Central’s post players key for playoff success

The Central Warriors boys basketball team took care of Durango and Montezuma-Cortez in convincing fashion this past weekend, pushing its record to 17-3 overall and 6-1 in the Southwestern League.

What a difference one year can make.

Last season at this time, the Warriors had swept Durango and Cortez at home but were fighting to stay alive in the SWL. Central lost two of its final three to Fruita Monument and Grand Junction and missed the postseason.

This season, with essentially the exact same roster (guard Cody Derner was the lone graduating senior), the Warriors have all but locked up a playoff birth for the first time in Phil Cain’s five-year tenure as coach.

One of the biggest differences last season and this one has been the play of the Warriors’ post players.

“We struggled with our big guys last year,” Warriors guard Clay Kame said. “They have all come a long way just getting better in practice, and it has carried over to the games.”

The Warriors use a three-guard lineup with Kame, Blaine Jackson and Michael Wiedrich starting alongside forward Travis Key and post Kahler Grandbouche.

Grandbouche has made the biggest leap between seasons. The 6-foot-5 all-conference soccer player has been a force on the boards as well as providing a solid inside scoring presence.

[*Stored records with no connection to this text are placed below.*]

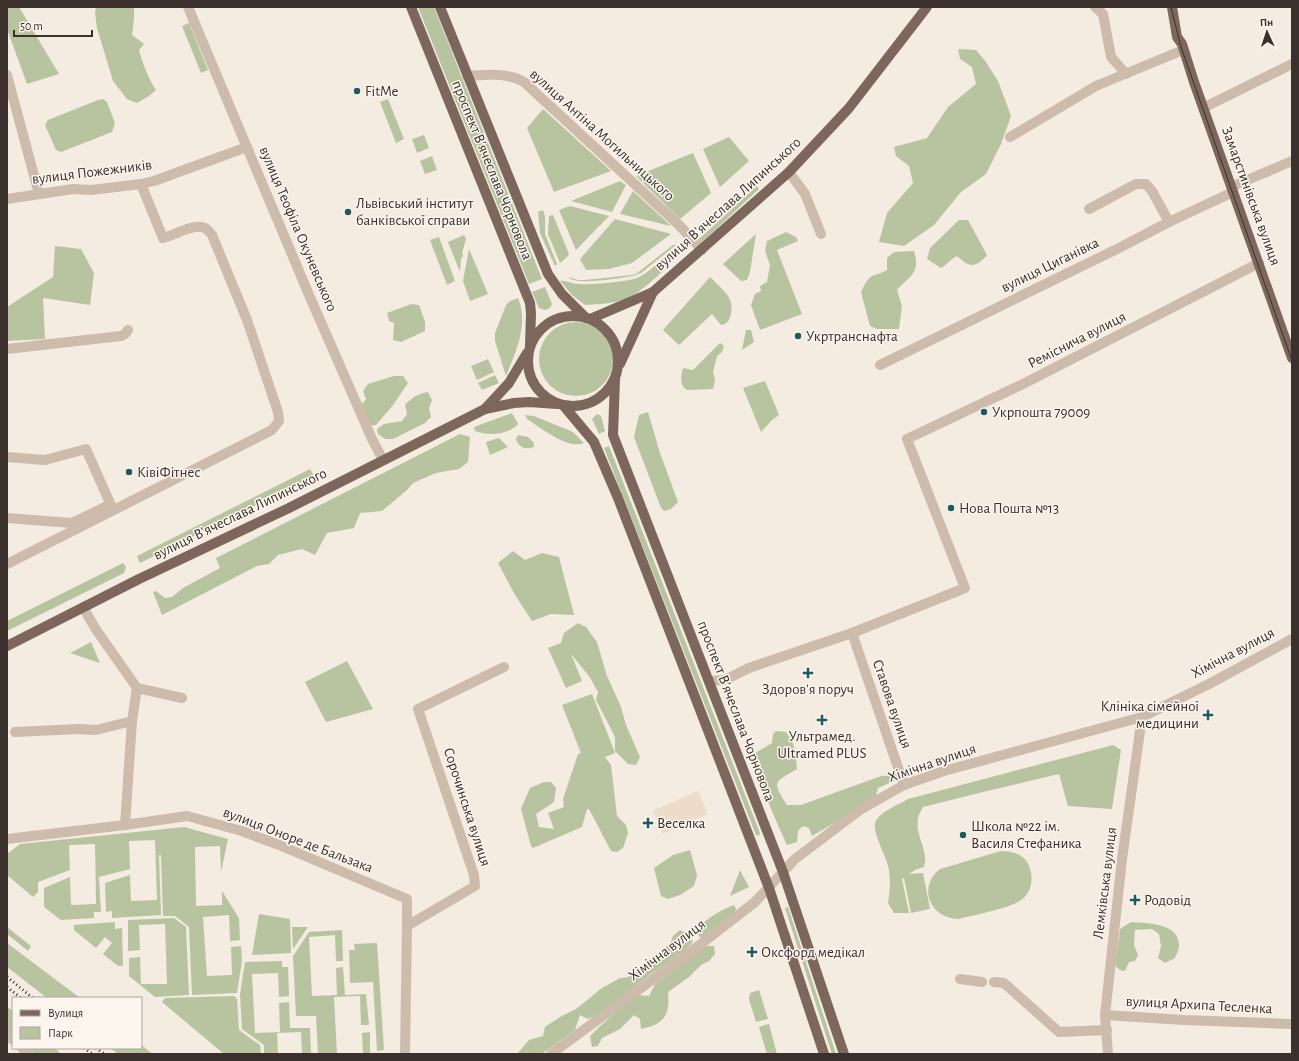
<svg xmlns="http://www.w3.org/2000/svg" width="1299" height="1061" font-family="'Alegreya Sans',sans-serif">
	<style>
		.green { fill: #b8c4a0 }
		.plaza { fill: #ecdcc8 }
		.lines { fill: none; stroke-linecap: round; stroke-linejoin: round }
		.minor { stroke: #cdbbac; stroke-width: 10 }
		.major { stroke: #7d675c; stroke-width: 10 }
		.tram { stroke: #3b302b; stroke-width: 1 }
		.rail { stroke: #3b302b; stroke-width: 3; stroke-dasharray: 1 3; stroke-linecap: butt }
		.poi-dot { fill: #1f5a5e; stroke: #fbf5ee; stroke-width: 1.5 }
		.labels { text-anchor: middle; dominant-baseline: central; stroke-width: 3; stroke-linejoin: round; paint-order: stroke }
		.poi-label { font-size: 15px; fill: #3b302b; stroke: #fbf5ee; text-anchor: start }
		.street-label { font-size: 15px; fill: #3b302b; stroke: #fbf5ee }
	</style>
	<rect width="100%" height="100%" fill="#f4ebe1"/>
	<g class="green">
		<polygon points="7,7 19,7 59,74 27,84 7,29"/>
		<path d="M96,7h38v11l-2,17 12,9 -5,6c4,14 9,28 17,40l-7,6 -12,7 -10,-4 -14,-18 -16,-53 -2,-15z"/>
		<polygon points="418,7 434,7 542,279 529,284"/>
		<polygon points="189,23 208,70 201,73 182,26"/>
		<polygon points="958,49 976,50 986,62 998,81 1011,116 1001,144 986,174 961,192 934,225 904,246 879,242 887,213 913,183 909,166 896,156 894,147 927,138 948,107 976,84 972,67 960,59"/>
		<polygon points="103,99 107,102 115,123 112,132 61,152 56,150 45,125 48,120 98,100"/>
		<polygon points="388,99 404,139 396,143 380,102"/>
		<polygon points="543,109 611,171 554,192 527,128"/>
		<polygon points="424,135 429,148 417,153 412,139"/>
		<polygon points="729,137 749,161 720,187 703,149"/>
		<polygon points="693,153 711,193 680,219 636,176"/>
		<polygon points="432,156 437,170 425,174 420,161"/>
		<polygon points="620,181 626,185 612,212 571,201"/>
		<polygon points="757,186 759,189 702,242 699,239"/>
		<polygon points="633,191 671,226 620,214"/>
		<polygon points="570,206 609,216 576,250 559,210"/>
		<polygon points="543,210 545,216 545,234 557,264 555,266 540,233 538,212"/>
		<polygon points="553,215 569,254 568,256 560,263 548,234 549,216"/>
		<polygon points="615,219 671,234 632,263 609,269 586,270 580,259"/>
		<path d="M959,220h9l19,35c-12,14 -18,12 -30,1 -8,4 -9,8 -16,12l-14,-9 3,-11z"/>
		<polygon points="786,232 796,237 798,241 777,250 802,314 760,330 751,305 755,294 761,291 760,286 767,282 770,265 765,251 767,241"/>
		<polygon points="756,234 750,272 747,280 741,281 723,264"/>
		<polygon points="464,235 466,239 462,253 463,254 462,258 461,258 460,272 448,242"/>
		<polygon points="439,237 455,281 447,285 430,240"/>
		<path d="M673,245h3l-35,28 -8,3c-13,2 -57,10 -65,1l10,3h7l47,-5 4,-1z"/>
		<polygon points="55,246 81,249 94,273 90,305 43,298 45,339 7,341 7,307 53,277"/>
		<polygon points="469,249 488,294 470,301 463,281"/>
		<path d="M675,250l5,4c-15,14 -34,36 -53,44 -12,6 -29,6 -42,7l-13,-10 -12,-14c6,-1 12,3 18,3 15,1 42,-2 56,-5 16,-4 26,-22 41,-29z"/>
		<path d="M914,251c7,23 -5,25 -17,39l5,16 -3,23h-22l-7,-3 -9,-34c3,-6 6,-13 11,-16 5,-2 10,-3 15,-6v-12l7,-6z"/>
		<path d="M710,277c6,6 13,12 18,19 6,8 5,28 -7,29l-9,-11 -33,31 -16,-15z"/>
		<polygon points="545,287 552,304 550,308 545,310 539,308 532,292"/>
		<path d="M518,298c11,26 -2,53 -12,78l-11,-35v-8l11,-28 4,-4z"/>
		<polygon points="411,304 419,305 425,322 425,331 401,342 393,340 394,323 389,321 387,313"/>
		<circle cx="576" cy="359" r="37"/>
		<polygon points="746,330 751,330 754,342 742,350"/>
		<path d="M720,343l4,3 -2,6 -5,4 -4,16 2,8 -2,9 -26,1c-8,-5 -6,-14 -4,-22l10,2z"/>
		<polygon points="488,359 494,372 477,380 471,366"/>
		<polygon points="495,375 499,383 482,390 478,383"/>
		<polygon points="394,376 403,376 408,383 393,405 376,425 367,426 361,405 366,399 363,391 368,384"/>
		<polygon points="765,381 779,415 772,420 761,432 743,388"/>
		<path d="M428,392l4,8 -3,8 2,9 -6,6 -32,16h-8l-7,-5 -1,-5 7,-5 18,-3 5,-7 -2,-9c7,-8 13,-11 23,-13z"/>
		<polygon points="648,412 660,453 678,502 671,509 664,511 661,508 634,437 639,415"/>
		<path d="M512,413l6,11c-10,11 -29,12 -43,7l-1,-4z"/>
		<polygon points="597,414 601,416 605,431 599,434 592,419"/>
		<path d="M525,415l9,1 39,16 11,11c-16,7 -43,-15 -57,-24z"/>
		<polygon points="460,434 470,437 468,462 459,469 436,473 413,483 407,490 382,511 360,513 354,528 327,533 315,555 302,549 278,555 269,564 257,566 162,615 153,592 156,591 165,598 172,597 183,588 220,568 216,558"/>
		<path d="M518,435l10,2 6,6v4c-9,3 -15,1 -18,-8z"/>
		<polygon points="499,438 508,447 490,455 486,442"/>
		<polygon points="609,446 760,833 759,836 756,835 604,448"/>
		<polygon points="310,469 314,476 140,563 137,556"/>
		<polygon points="513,551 525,560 542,553 559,557 574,615 551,614 532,621 515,595 498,563"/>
		<polygon points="123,563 126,567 124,573 7,631 7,621"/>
		<polygon points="578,623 586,627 597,642 607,676 621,707 626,725 640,757 636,765 628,764 615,751 615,737 596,700 598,692 589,676 571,654 582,681 566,688 548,648 561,643 564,633"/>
		<polygon points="91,642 100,663 70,653"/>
		<polygon points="347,661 373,709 326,722 305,682"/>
		<polygon points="592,694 615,753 605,757 611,765 617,816 626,825 628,833 623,848 617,852 611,851 589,809 587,809 582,827 533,848 531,846 521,809 530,788 544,782 551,782 556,788 554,802 536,814 539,827 554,829 548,813 564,807 563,799 578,754 581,753 562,705"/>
		<path d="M776,731l10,1c11,16 9,19 11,37 -24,14 -25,12 -10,36h14l80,-29 16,-1 2,4 -21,9 -3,11 -63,37 -3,-8 -6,-2 -5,5 -1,11 -10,3c-7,-16 -36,-78 -32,-92l17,-10 1,-9z"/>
		<path d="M1113,745l8,5 -9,59 -44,-3 -9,-32 -72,17 -64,16c-2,4 -5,8 -5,12 -3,18 11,31 6,48l-9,3 -6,4 14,-1 7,36 -19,4 -7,-35 -2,1 7,34h-15l-6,-10c2,-12 3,-25 0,-37 -2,-11 -19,-38 -11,-47 7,-9 21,-14 31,-20z"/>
		<polygon points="184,827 228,839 221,872 220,846 195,847 196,906 222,905 222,891 239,918 240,940 230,941 229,915 203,917 207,976 232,975 231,947 241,946 242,961 237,993 192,995 189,927 175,916 163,916 161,855 159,855 161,915 112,918 112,911 106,912 105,883 130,875 131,901 157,900 155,840 129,841 130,869 99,877 101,912 94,912 94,918 61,920 44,907 44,888 70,877 71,905 96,904 95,844 69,845 70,870 38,882 38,892 33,897 7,875 7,854 20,844"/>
		<polygon points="690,850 697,875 694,886 680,895 668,899 661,896 654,868 673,855"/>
		<path d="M1001,851c12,0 23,3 28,15 5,12 3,26 -8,34 -10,8 -48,15 -62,19 -29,0 -42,-32 -19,-50z"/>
		<polygon points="740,870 749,887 730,896"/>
		<path d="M734,905l2,4 -4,9 -28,20 -5,-1 -2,-9c11,-10 23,-18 37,-23z"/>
		<polygon points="788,907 836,1054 832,1054 785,908"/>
		<polygon points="259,914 290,919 291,953 252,955"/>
		<polygon points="174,918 186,927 189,995 155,997 129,976 129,958 140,957 141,984 167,984 165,924 139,925 140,950 128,951 128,920"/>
		<polygon points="115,922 115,929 122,928 123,966 118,966 103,954 112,943 105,937 96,948 74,930 74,925"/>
		<path d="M1131,922c16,1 49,1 48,24 0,4 -3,9 -4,12l-10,5 -7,-5 3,-12 -2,-12 -7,-5 -17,1 -1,15 4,10 -3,6 -6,1 -4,9 -5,-1 -5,-4 5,-37z"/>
		<polygon points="7,927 31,946 28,951 7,934"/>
		<polygon points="292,927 308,927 293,949"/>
		<polygon points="342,930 343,961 336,961 335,935 309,937 312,996 337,995 336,968 343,967 345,995 366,994 369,1025 361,1025 360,996 334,997 337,1054 318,1054 316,1016 296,1016 293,956 309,932"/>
		<polygon points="680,930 688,934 693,942 684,951 651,974 596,1016 588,1019 580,1015 575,1030 542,1054 517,1054 529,1040 543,1036 545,1027 560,1017 576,1009 602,988 620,978 628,977 635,973 648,960 670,944 673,936"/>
		<polygon points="7,943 80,998 47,998 7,967"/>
		<polygon points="377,943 384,1050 377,1051 373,982 350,983 349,950 355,950 354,944"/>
		<path d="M706,946h8l1,8 -6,7 -8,4 -12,12 -21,15c2,23 -3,32 -27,37l-1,-10 -6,-4 -14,14 -18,9 -4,8 -6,1 -2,-11c15,-15 31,-29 49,-41l10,1 6,-12z"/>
		<polygon points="282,961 282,967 288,967 289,996 279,997 278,973 252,974 255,1033 280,1032 279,1003 289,1002 290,1028 310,1028 311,1054 302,1054 301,1032 277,1033 278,1054 264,1054 264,1045 242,1029 240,994 245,962"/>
		<polygon points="759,990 768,1019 756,1022 749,999 750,993"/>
		<polygon points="234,996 237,999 239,1030 260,1045 261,1054 224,1054 162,1002 165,998"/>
		<polygon points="7,1007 13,1011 13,1035 7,1030"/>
		<polygon points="769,1024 777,1054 767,1054 759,1027"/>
		<polygon points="370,1032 370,1054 363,1054 362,1033"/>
		<polygon points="141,1045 153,1054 118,1054 110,1048 141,1048"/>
		<polygon points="28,1048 55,1048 61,1054 35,1054"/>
	</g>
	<polygon class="plaza" points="698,791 708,814 663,834 653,811"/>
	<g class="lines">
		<g class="minor">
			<polyline points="188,7 309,295 372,439 383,460"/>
			<polyline points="1095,7 1103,14 1111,57 1126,74"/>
			<polyline points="7,75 39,194"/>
			<path d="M467,76c20,-1 39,-4 57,6l155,143 23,25"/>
			<polyline points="1203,108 1292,64"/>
			<polyline points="1010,137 1096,86 1183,50"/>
			<polyline points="789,172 805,194 821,234"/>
			<polyline points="1231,187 1292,161"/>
			<polyline points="7,199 73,189 91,190 141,184 154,181 247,147"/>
			<polyline points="1089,209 1136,184 1146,184 1152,191 1169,222"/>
			<polyline points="7,349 121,336 125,334 128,330"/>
			<polyline points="880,365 1119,248 1169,222 1233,192"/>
			<polyline points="7,457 45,460 86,449 113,510"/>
			<polyline points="7,518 72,523 105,507"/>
			<path d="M7,564l265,-134 7,-9 -1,-9 -31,-92 -35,-85c-3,-4 -5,-7 -10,-8 -12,-2 -27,8 -39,11l-22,-54"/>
			<polyline points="83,607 95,628 137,688 132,721 125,825"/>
			<polyline points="852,633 904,785"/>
			<polyline points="709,681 725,680 749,668 852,633 965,588 907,439 1023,384 1259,263"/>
			<polyline points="137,688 182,698"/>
			<polyline points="15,732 79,729 96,730 132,721"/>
			<polyline points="7,839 125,825 187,816 242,831 279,845 407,899 407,926 405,1054"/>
			<polyline points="407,926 475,886 474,875 418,709 504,667"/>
			<polyline points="960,979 982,982"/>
			<polyline points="994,982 1004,983 1059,1032 1107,1030"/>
			<polyline points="1105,1015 1184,1020 1292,1024"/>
			<polyline points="7,1035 13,1040"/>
			<polyline points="22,1048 28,1054"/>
			<polyline points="551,1054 701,944 755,902 795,859 860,810 881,798 904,785 944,771 1142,717 1209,684 1292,639"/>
			<polyline points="1108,1054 1105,1015 1122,859 1142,717"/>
		</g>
		<g class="major">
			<polyline points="411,7 530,303 531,313 530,346"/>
			<polyline points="440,7 548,274 562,294 586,318"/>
			<polyline points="1172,7 1177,37 1182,44 1194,82 1292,358"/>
			<circle cx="573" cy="361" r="45"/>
			<polyline points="590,319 653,292 789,172 849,108 927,7"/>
			<polyline points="620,364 653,292"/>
			<polyline points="615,379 613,435 783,872 844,1054"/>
			<polyline points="563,405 594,442 618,498 769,888 824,1054"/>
			<polyline points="485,409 509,383 527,353"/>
			<polyline points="7,646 139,579 289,508 485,409 514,403 529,402 557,404"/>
		</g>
		<polyline class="tram" points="1171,7 1181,47 1292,361"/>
		<g class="rail">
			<polyline points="7,977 33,998"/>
			<polyline points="7,987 21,998"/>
			<polyline points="84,1048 92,1054"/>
			<polyline points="96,1048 104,1054"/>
		</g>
	</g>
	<g class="poi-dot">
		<circle cx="357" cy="91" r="4"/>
		<circle cx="348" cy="212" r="4"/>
		<circle cx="798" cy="336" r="4"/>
		<circle cx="984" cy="412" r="4"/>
		<circle cx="129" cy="472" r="4"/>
		<circle cx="951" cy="508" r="4"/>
		<path d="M806 667h4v4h4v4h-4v4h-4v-4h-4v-4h4z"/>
		<path d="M1206 709h4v4h4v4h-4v4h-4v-4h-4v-4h4z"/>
		<path d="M820 714h4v4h4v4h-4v4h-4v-4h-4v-4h4z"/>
		<path d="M646 817h4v4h4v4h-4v4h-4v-4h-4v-4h4z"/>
		<circle cx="963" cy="835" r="4"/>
		<path d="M1133 894h4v4h4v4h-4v4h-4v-4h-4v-4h4z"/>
		<path d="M750 946h4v4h4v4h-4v4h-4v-4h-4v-4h4z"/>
	</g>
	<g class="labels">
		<g class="poi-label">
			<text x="365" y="91">FitMe</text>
			<text x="356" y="203">Львівський інститут<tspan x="356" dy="17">банківської справи</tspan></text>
			<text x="806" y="336">Укртранснафта</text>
			<text x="992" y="412">Укрпошта 79009</text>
			<text x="137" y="472">КівіФітнес</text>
			<text x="959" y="508">Нова Пошта №13</text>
			<text x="808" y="689" text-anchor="middle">Здоров'я поруч</text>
			<text x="1199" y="706" text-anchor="end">Клініка сімейної<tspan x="1199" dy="17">медицини</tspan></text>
			<text x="822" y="736" text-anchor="middle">Ультрамед.<tspan x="822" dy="17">Ultramed PLUS</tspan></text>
			<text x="657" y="823">Веселка</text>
			<text x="971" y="826">Школа №22 ім.<tspan x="971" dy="17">Василя Стефаника</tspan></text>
			<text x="1144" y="900">Родовід</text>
			<text x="761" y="952">Оксфорд медікал</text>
		</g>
		<g class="street-label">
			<text transform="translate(602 135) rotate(42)">вулиця Антіна Могильницького</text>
			<text transform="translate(492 170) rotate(68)">проспект Вʼячеслава Чорновола</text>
			<text transform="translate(92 172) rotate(-7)">вулиця Пожежників</text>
			<text transform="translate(1251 196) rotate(70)">Замарстинівська вулиця</text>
			<text transform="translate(728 204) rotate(-42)">вулиця Вʼячеслава Липинського</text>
			<text transform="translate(298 229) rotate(67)">вулиця Теофіла Окуневського</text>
			<text transform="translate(1050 265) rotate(-26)">вулиця Циганівка</text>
			<text transform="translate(1077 340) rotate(-27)">Реміснича вулиця</text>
			<text transform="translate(240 514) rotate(-26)">вулиця Вʼячеслава Липинського</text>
			<text transform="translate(1233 653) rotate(-28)">Хімічна вулиця</text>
			<text transform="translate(892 704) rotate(71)">Ставова вулиця</text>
			<text transform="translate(736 711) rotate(69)">проспект Вʼячеслава Чорновола</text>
			<text transform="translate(932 763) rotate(-19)">Хімічна вулиця</text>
			<text transform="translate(467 807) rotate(72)">Сорочинська вулиця</text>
			<text transform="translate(298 840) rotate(21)">вулиця Оноре де Бальзака</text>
			<text transform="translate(1105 883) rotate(-83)">Лемківська вулиця</text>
			<text transform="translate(667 950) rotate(-37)">Хімічна вулиця</text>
			<text transform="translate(1199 1005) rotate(3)">вулиця Архипа Тесленка</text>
		</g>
	</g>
	<rect width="1299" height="1061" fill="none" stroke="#3b302b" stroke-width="16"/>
	<rect x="12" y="997" width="130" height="52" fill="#fbf5ee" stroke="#aea6a0"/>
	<rect x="20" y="1010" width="20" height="6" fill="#7d675c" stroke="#aea6a0"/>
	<text x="48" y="1017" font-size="12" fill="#3b302b">Вулиця</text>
	<rect x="20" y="1027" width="20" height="12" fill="#b8c4a0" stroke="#aea6a0"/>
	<text x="48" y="1037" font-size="12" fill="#3b302b">Парк</text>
	<g transform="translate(1267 32) rotate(357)" stroke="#fbf5ee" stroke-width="3" paint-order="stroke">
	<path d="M0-3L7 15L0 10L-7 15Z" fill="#3b302b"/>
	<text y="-6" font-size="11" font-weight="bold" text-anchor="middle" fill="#3b302b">Пн</text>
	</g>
	<path d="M14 30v6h78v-6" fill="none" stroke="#3b302b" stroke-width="2"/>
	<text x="20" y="30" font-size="12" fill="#3b302b" stroke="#fbf5ee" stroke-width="3" paint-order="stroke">50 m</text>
</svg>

“Kahler has come a long way,” Cain said. “He played JV and a little varsity last year, but he has grown and became the tallest guy on the team.”

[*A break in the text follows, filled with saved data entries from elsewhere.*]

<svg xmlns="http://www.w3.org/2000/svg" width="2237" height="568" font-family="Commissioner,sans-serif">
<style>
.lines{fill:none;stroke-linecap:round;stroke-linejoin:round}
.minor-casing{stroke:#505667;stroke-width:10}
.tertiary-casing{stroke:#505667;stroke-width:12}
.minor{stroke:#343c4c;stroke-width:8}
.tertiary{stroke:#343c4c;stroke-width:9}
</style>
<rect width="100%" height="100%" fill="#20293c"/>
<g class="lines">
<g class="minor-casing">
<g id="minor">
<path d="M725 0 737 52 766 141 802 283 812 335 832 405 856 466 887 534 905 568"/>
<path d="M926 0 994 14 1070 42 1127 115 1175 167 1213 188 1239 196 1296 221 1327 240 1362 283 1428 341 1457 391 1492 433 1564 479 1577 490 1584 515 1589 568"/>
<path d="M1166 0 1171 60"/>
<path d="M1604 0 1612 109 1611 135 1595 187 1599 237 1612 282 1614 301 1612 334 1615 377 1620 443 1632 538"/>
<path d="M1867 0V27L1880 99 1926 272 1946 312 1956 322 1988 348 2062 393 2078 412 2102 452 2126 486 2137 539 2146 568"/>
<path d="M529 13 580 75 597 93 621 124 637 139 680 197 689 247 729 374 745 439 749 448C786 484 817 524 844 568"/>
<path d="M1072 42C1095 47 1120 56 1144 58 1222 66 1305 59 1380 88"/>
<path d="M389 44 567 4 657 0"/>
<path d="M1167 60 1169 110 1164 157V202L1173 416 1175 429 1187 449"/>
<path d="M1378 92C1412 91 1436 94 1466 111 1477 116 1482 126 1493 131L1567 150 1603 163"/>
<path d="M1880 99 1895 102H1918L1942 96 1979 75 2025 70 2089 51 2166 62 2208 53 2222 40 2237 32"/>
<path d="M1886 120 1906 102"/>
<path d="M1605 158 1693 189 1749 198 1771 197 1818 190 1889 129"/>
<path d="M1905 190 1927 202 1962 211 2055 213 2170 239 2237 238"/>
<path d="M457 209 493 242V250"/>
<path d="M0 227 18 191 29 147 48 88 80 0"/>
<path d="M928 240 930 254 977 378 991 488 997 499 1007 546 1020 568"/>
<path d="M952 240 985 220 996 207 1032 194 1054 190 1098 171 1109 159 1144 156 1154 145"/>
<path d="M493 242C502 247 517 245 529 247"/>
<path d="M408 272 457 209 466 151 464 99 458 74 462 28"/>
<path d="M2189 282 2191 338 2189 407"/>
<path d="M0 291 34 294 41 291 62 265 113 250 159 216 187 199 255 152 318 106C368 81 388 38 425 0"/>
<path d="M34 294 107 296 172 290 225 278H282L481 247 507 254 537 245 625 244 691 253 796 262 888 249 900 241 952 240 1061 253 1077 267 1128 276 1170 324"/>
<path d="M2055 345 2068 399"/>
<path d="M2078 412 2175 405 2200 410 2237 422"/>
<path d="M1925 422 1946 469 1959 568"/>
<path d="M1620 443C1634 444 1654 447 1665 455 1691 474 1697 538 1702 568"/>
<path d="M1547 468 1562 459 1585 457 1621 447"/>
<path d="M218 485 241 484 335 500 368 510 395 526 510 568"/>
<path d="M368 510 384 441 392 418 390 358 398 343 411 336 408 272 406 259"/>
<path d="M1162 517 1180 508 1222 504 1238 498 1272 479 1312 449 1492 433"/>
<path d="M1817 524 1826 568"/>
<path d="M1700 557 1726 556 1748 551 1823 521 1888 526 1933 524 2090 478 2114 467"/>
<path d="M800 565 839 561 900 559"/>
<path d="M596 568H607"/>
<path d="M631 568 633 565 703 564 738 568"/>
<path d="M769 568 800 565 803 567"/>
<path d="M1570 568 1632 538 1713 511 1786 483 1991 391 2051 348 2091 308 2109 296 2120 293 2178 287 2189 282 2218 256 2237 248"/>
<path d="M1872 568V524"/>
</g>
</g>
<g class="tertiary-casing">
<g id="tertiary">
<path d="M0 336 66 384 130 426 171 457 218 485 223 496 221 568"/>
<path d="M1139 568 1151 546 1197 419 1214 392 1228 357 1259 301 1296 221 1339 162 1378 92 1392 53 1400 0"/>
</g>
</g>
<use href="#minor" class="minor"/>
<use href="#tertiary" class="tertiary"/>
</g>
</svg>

This is Grandbouche’s second year of basketball with the Warriors. He spent his freshman and sophomore years focusing on soccer and traveling with club teams during the winter.

“Sometimes I wish I had played my first two years,” Grandbouche said. “But I grew a lot playing with these guys over these past summers.”

Because of Grandbouche’s soccer background, he has more of a strategic game in the post as opposed to using power. Kame describes Grandbouche more of a finesse player. Grandbouche’s play has allowed Kame the luxury of finding Grandbouche open when the opposing team’s defense collapses for an uncontested bucket.

“He can run all over the court and can move his body much better than most big guys,” Kame said.

But it hasn’t been all Grandbouche in the post; the maturation of three other players has helped the Warriors win nine of their past 10 games.

Seniors Key and Griffin Woosley and junior Josh Wells all rotate to keep pressure on their opponent.

Key is a starter, and despite being undersized at 6-foot-2, uses his athleticism to his benefit. As a three-sport athlete, he’s able to stretch outside and knock down jumpers as well as provide a rebounding presence.

“Travis can handle the ball and bring it up the court when he needs to,” Kame said.

Woolsey, at 6-foot-4, has grown two inches since last season and does the grunt work in the post.

Wells, a junior, showed his value against 6-foot-5 Cortez post player, Micah Conrads, outrebounding him 3-0 as Central took a 10-point first-quarter lead against the Panthers.

To Cain, the post players are a key to success as the team approaches playoffs.

“All of our posts work really hard and that is what we need,” Cain said. “Sometimes they get left out, and we can’t afford that because when they are getting touches, they kick it out which allows more spacing for our guards on the outside.”

Central faces Fruita Monument on Friday and can lock up the SWL on Feb. 17 with a win against Grand Junction.